Assignment -
In the listing below, find the line with "52: (368, 165, 0.37)" and copy every line from there up to and including the line with "29: (115, 73, 0.35)", exactly and without pictures.

Source data -
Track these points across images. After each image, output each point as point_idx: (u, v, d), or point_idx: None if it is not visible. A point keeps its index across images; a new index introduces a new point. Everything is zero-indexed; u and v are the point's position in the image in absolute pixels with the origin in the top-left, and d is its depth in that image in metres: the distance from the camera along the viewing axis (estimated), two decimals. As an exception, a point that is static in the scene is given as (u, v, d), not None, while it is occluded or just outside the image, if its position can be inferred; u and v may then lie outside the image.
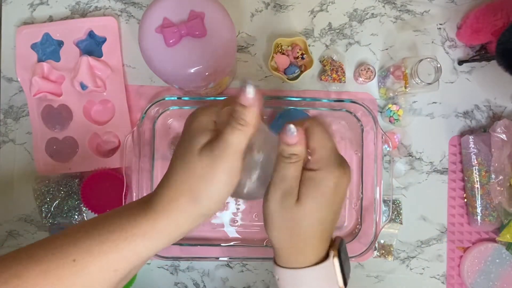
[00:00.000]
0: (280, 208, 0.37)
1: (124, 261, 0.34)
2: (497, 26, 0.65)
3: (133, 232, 0.33)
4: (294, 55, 0.69)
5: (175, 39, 0.52)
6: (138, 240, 0.33)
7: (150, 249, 0.35)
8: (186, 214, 0.34)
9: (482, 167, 0.68)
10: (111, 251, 0.33)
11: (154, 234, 0.34)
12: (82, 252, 0.33)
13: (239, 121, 0.34)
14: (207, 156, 0.33)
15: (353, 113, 0.69)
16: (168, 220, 0.34)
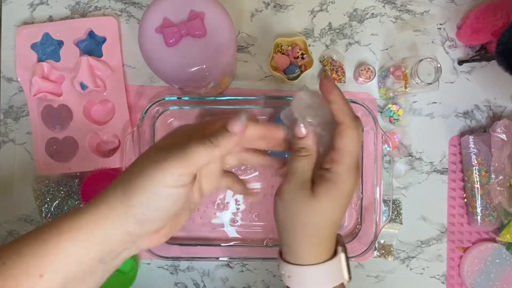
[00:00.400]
0: (294, 199, 0.37)
1: (48, 264, 0.31)
2: (497, 26, 0.65)
3: (59, 229, 0.32)
4: (294, 55, 0.69)
5: (175, 39, 0.52)
6: (61, 239, 0.31)
7: (75, 251, 0.32)
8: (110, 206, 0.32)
9: (482, 167, 0.68)
10: (37, 252, 0.31)
11: (77, 231, 0.32)
12: (13, 254, 0.31)
13: (213, 139, 0.33)
14: (159, 156, 0.32)
15: (353, 113, 0.69)
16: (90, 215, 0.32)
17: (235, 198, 0.70)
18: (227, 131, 0.34)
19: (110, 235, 0.32)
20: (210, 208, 0.70)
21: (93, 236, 0.32)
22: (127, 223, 0.32)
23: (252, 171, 0.70)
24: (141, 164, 0.32)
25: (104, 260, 0.33)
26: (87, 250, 0.32)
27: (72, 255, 0.32)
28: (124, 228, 0.32)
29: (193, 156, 0.32)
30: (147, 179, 0.31)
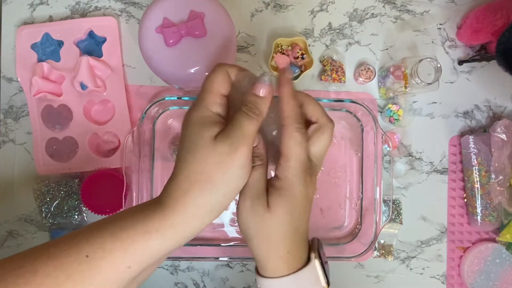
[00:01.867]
0: (252, 215, 0.37)
1: (137, 258, 0.33)
2: (497, 26, 0.65)
3: (145, 229, 0.33)
4: (294, 55, 0.69)
5: (175, 39, 0.52)
6: (150, 237, 0.33)
7: (164, 245, 0.34)
8: (200, 205, 0.34)
9: (482, 167, 0.68)
10: (123, 247, 0.33)
11: (167, 230, 0.33)
12: (95, 248, 0.32)
13: (254, 110, 0.35)
14: (224, 143, 0.34)
15: (353, 113, 0.69)
16: (180, 215, 0.34)
17: (235, 198, 0.70)
18: (259, 96, 0.36)
19: (197, 229, 0.35)
20: (210, 208, 0.70)
21: (182, 233, 0.34)
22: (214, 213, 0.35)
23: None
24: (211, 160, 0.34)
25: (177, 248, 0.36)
26: (175, 245, 0.34)
27: (160, 251, 0.34)
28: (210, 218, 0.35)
29: (249, 133, 0.35)
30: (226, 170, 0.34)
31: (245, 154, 0.35)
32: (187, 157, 0.35)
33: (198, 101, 0.37)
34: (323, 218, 0.70)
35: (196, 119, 0.36)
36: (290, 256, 0.38)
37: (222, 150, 0.34)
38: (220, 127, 0.35)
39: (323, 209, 0.70)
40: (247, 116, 0.35)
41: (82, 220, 0.69)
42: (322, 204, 0.70)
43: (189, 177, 0.34)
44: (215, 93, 0.37)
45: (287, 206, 0.37)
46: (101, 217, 0.68)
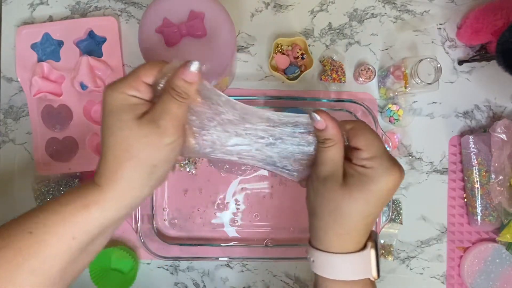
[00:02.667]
0: (323, 187, 0.38)
1: (80, 228, 0.35)
2: (497, 26, 0.65)
3: (84, 203, 0.36)
4: (294, 55, 0.69)
5: (175, 39, 0.52)
6: (90, 209, 0.35)
7: (104, 215, 0.36)
8: (132, 180, 0.36)
9: (482, 167, 0.68)
10: (65, 220, 0.35)
11: (106, 202, 0.36)
12: (38, 225, 0.35)
13: (181, 94, 0.37)
14: (150, 125, 0.36)
15: (353, 113, 0.69)
16: (115, 190, 0.36)
17: (235, 198, 0.70)
18: (186, 81, 0.37)
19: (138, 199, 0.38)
20: (210, 208, 0.70)
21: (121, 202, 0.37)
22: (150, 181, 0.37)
23: (252, 171, 0.70)
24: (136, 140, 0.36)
25: (129, 213, 0.38)
26: (116, 214, 0.37)
27: (102, 220, 0.36)
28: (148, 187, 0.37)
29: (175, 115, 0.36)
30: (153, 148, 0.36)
31: (173, 134, 0.36)
32: (110, 141, 0.36)
33: (114, 86, 0.37)
34: (323, 218, 0.70)
35: (113, 104, 0.37)
36: (346, 237, 0.38)
37: (149, 130, 0.35)
38: (142, 109, 0.37)
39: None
40: (174, 100, 0.36)
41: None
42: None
43: (116, 159, 0.36)
44: (135, 79, 0.37)
45: (366, 192, 0.37)
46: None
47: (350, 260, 0.38)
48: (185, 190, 0.70)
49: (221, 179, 0.70)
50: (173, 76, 0.37)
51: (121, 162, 0.36)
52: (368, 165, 0.37)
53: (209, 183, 0.70)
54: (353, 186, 0.37)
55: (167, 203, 0.70)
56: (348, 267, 0.39)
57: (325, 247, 0.39)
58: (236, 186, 0.70)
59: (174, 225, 0.70)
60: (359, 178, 0.37)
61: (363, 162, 0.37)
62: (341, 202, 0.37)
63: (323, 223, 0.39)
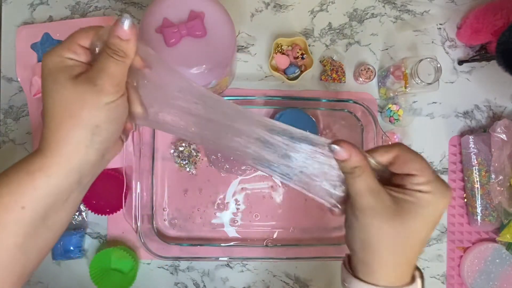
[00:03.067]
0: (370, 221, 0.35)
1: (28, 197, 0.34)
2: (497, 26, 0.65)
3: (27, 170, 0.34)
4: (294, 55, 0.69)
5: (175, 39, 0.52)
6: (34, 176, 0.34)
7: (52, 182, 0.35)
8: (74, 141, 0.35)
9: (482, 167, 0.68)
10: (11, 191, 0.34)
11: (51, 167, 0.34)
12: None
13: (118, 53, 0.35)
14: (87, 84, 0.35)
15: (353, 113, 0.69)
16: (58, 154, 0.35)
17: (235, 198, 0.70)
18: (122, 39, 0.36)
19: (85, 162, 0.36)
20: (210, 208, 0.70)
21: (67, 166, 0.35)
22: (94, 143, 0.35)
23: (252, 171, 0.70)
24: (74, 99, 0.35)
25: (81, 181, 0.36)
26: (64, 180, 0.35)
27: (50, 187, 0.35)
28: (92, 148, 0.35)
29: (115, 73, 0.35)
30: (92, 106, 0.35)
31: (112, 94, 0.35)
32: (48, 103, 0.35)
33: (52, 50, 0.36)
34: (324, 218, 0.70)
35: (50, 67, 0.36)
36: (403, 268, 0.36)
37: (85, 89, 0.34)
38: (78, 70, 0.36)
39: (323, 209, 0.70)
40: (111, 59, 0.35)
41: (82, 220, 0.69)
42: (322, 204, 0.70)
43: (55, 119, 0.35)
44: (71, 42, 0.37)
45: (424, 219, 0.35)
46: (101, 217, 0.68)
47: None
48: (185, 190, 0.70)
49: (221, 179, 0.70)
50: (108, 35, 0.36)
51: (60, 122, 0.35)
52: (425, 189, 0.35)
53: (209, 183, 0.70)
54: (409, 213, 0.35)
55: (167, 203, 0.70)
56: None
57: (379, 281, 0.36)
58: (236, 186, 0.70)
59: (174, 225, 0.70)
60: (415, 203, 0.35)
61: (419, 187, 0.35)
62: (398, 233, 0.35)
63: (378, 257, 0.36)
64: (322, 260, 0.69)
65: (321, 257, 0.68)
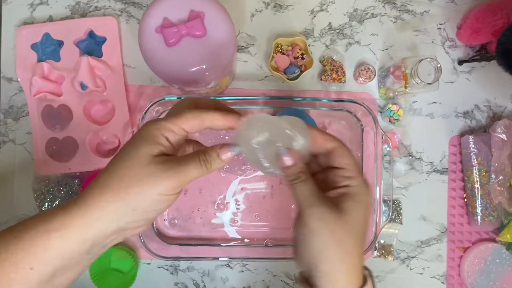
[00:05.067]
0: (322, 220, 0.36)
1: (38, 258, 0.33)
2: (497, 26, 0.65)
3: (46, 227, 0.33)
4: (294, 55, 0.69)
5: (175, 39, 0.52)
6: (50, 236, 0.33)
7: (64, 245, 0.34)
8: (105, 211, 0.34)
9: (482, 167, 0.68)
10: (25, 248, 0.33)
11: (66, 230, 0.33)
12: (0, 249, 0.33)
13: (207, 164, 0.37)
14: (161, 166, 0.35)
15: (353, 113, 0.69)
16: (83, 215, 0.34)
17: (235, 198, 0.70)
18: (220, 158, 0.37)
19: (101, 233, 0.35)
20: (210, 208, 0.70)
21: (84, 235, 0.34)
22: (121, 222, 0.35)
23: (253, 171, 0.70)
24: (137, 172, 0.35)
25: (92, 251, 0.36)
26: (77, 246, 0.34)
27: (61, 251, 0.34)
28: (116, 225, 0.35)
29: (189, 176, 0.36)
30: (147, 188, 0.34)
31: (172, 186, 0.35)
32: (116, 161, 0.36)
33: (155, 121, 0.37)
34: (323, 218, 0.70)
35: (144, 133, 0.37)
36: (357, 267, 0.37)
37: (154, 171, 0.35)
38: (161, 150, 0.36)
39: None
40: (199, 164, 0.36)
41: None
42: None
43: (107, 182, 0.35)
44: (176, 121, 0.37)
45: (361, 211, 0.37)
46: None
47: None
48: (185, 190, 0.70)
49: (221, 179, 0.70)
50: (212, 147, 0.38)
51: (106, 188, 0.34)
52: (353, 183, 0.38)
53: (209, 183, 0.70)
54: (349, 209, 0.37)
55: (167, 203, 0.69)
56: None
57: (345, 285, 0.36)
58: (236, 186, 0.70)
59: (174, 225, 0.70)
60: (352, 199, 0.37)
61: (348, 181, 0.38)
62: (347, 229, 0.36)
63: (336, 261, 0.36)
64: (322, 260, 0.69)
65: (321, 257, 0.68)
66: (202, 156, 0.37)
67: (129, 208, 0.34)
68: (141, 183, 0.34)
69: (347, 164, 0.38)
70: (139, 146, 0.36)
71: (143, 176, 0.34)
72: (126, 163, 0.35)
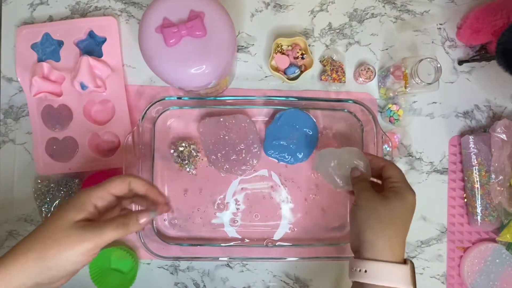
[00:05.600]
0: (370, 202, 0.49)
1: None
2: (497, 26, 0.65)
3: None
4: (294, 55, 0.69)
5: (175, 39, 0.52)
6: None
7: None
8: (26, 267, 0.40)
9: (482, 167, 0.68)
10: None
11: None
12: None
13: (126, 227, 0.44)
14: (80, 230, 0.41)
15: (353, 113, 0.69)
16: (3, 272, 0.39)
17: (235, 198, 0.70)
18: (138, 221, 0.45)
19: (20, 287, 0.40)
20: (210, 208, 0.70)
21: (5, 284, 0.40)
22: (38, 279, 0.40)
23: (253, 171, 0.70)
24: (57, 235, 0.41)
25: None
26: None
27: None
28: (34, 281, 0.40)
29: (107, 238, 0.42)
30: (63, 249, 0.40)
31: (88, 249, 0.41)
32: (44, 224, 0.42)
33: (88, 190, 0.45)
34: (324, 218, 0.70)
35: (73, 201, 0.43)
36: (394, 241, 0.47)
37: (72, 235, 0.41)
38: (85, 216, 0.43)
39: (324, 209, 0.70)
40: (116, 227, 0.43)
41: (82, 220, 0.69)
42: (323, 204, 0.70)
43: (31, 242, 0.41)
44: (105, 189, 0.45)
45: (400, 201, 0.49)
46: (101, 217, 0.68)
47: (398, 270, 0.46)
48: (185, 190, 0.70)
49: (221, 179, 0.70)
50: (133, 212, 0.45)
51: (30, 248, 0.40)
52: (397, 185, 0.50)
53: (209, 183, 0.70)
54: (391, 197, 0.49)
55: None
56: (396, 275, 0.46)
57: (379, 254, 0.47)
58: (236, 186, 0.70)
59: (174, 225, 0.70)
60: (394, 191, 0.50)
61: (395, 184, 0.51)
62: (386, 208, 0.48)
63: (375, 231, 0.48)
64: (322, 260, 0.69)
65: (321, 257, 0.68)
66: (122, 219, 0.44)
67: (45, 267, 0.40)
68: (59, 245, 0.40)
69: (393, 174, 0.52)
70: (65, 212, 0.42)
71: (62, 239, 0.40)
72: (50, 227, 0.41)
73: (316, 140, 0.68)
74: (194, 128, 0.70)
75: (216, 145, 0.67)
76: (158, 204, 0.50)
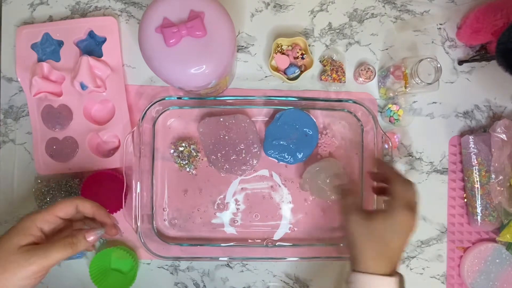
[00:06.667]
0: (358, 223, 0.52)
1: None
2: (497, 26, 0.65)
3: None
4: (294, 55, 0.69)
5: (175, 39, 0.52)
6: None
7: None
8: None
9: (482, 167, 0.68)
10: None
11: None
12: None
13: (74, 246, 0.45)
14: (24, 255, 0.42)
15: (353, 113, 0.69)
16: None
17: (235, 198, 0.70)
18: (85, 239, 0.46)
19: None
20: (210, 208, 0.70)
21: None
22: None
23: (253, 171, 0.70)
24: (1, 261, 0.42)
25: None
26: None
27: None
28: None
29: (54, 259, 0.43)
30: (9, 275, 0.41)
31: (34, 271, 0.42)
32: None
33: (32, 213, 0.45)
34: (324, 218, 0.70)
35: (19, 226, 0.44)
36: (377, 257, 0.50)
37: (18, 259, 0.41)
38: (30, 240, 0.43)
39: (324, 209, 0.70)
40: (63, 247, 0.44)
41: (82, 220, 0.69)
42: (323, 204, 0.70)
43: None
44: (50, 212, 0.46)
45: (383, 222, 0.51)
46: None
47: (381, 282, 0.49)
48: (185, 190, 0.70)
49: (221, 179, 0.70)
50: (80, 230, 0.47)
51: None
52: (391, 204, 0.51)
53: (209, 183, 0.70)
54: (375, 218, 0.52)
55: (167, 203, 0.70)
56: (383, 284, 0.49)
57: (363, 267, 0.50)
58: (236, 186, 0.70)
59: (174, 225, 0.70)
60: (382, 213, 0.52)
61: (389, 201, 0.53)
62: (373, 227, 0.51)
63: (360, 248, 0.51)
64: (322, 260, 0.69)
65: (321, 257, 0.68)
66: (70, 239, 0.45)
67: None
68: (5, 271, 0.41)
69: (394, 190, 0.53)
70: (10, 237, 0.43)
71: (6, 264, 0.41)
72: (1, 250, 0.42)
73: (316, 140, 0.68)
74: (194, 128, 0.70)
75: (216, 145, 0.67)
76: (106, 226, 0.51)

Exercise solution -
52: (368, 165, 0.37)
53: (209, 183, 0.70)
54: (353, 186, 0.37)
55: (167, 203, 0.70)
56: (348, 267, 0.39)
57: (325, 247, 0.39)
58: (236, 186, 0.70)
59: (174, 225, 0.70)
60: (359, 178, 0.37)
61: (363, 162, 0.37)
62: (341, 202, 0.37)
63: (323, 223, 0.39)
[00:03.067]
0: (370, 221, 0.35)
1: (28, 197, 0.34)
2: (497, 26, 0.65)
3: (27, 170, 0.34)
4: (294, 55, 0.69)
5: (175, 39, 0.52)
6: (34, 176, 0.34)
7: (52, 182, 0.35)
8: (74, 141, 0.35)
9: (482, 167, 0.68)
10: (11, 191, 0.34)
11: (51, 167, 0.34)
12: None
13: (118, 53, 0.35)
14: (87, 84, 0.35)
15: (353, 113, 0.69)
16: (58, 154, 0.35)
17: (235, 198, 0.70)
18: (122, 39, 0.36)
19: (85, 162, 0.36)
20: (210, 208, 0.70)
21: (67, 166, 0.35)
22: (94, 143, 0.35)
23: (252, 171, 0.70)
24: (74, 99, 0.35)
25: (81, 181, 0.36)
26: (64, 180, 0.35)
27: (50, 187, 0.35)
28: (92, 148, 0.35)
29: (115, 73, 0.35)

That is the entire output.